What the exercise asks >> Word for word, restate every line of the material.

Extracted information >>
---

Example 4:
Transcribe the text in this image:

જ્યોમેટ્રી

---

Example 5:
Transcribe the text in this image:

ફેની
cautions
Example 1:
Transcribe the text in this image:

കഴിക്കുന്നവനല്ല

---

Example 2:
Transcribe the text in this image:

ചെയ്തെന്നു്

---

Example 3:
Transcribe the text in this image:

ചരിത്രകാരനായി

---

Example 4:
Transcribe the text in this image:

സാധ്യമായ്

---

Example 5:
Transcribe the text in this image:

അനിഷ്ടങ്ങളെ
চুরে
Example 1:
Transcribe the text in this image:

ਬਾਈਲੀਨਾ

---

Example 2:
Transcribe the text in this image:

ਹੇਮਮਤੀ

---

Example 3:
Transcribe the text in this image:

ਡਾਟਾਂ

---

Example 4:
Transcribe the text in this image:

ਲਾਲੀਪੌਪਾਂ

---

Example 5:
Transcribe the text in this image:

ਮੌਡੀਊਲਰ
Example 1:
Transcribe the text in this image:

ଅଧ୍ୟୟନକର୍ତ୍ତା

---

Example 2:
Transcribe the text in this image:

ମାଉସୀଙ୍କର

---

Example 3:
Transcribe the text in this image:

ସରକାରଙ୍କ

Result >>
---

Example 4:
Transcribe the text in this image:

જ્યોમેટ્રી

---

Example 5:
Transcribe the text in this image:

ફેની
cautions
Example 1:
Transcribe the text in this image:

കഴിക്കുന്നവനല്ല

---

Example 2:
Transcribe the text in this image:

ചെയ്തെന്നു്

---

Example 3:
Transcribe the text in this image:

ചരിത്രകാരനായി

---

Example 4:
Transcribe the text in this image:

സാധ്യമായ്

---

Example 5:
Transcribe the text in this image:

അനിഷ്ടങ്ങളെ
চুরে
Example 1:
Transcribe the text in this image:

ਬਾਈਲੀਨਾ

---

Example 2:
Transcribe the text in this image:

ਹੇਮਮਤੀ

---

Example 3:
Transcribe the text in this image:

ਡਾਟਾਂ

---

Example 4:
Transcribe the text in this image:

ਲਾਲੀਪੌਪਾਂ

---

Example 5:
Transcribe the text in this image:

ਮੌਡੀਊਲਰ
Example 1:
Transcribe the text in this image:

ଅଧ୍ୟୟନକର୍ତ୍ତା

---

Example 2:
Transcribe the text in this image:

ମାଉସୀଙ୍କର

---

Example 3:
Transcribe the text in this image:

ସରକାରଙ୍କ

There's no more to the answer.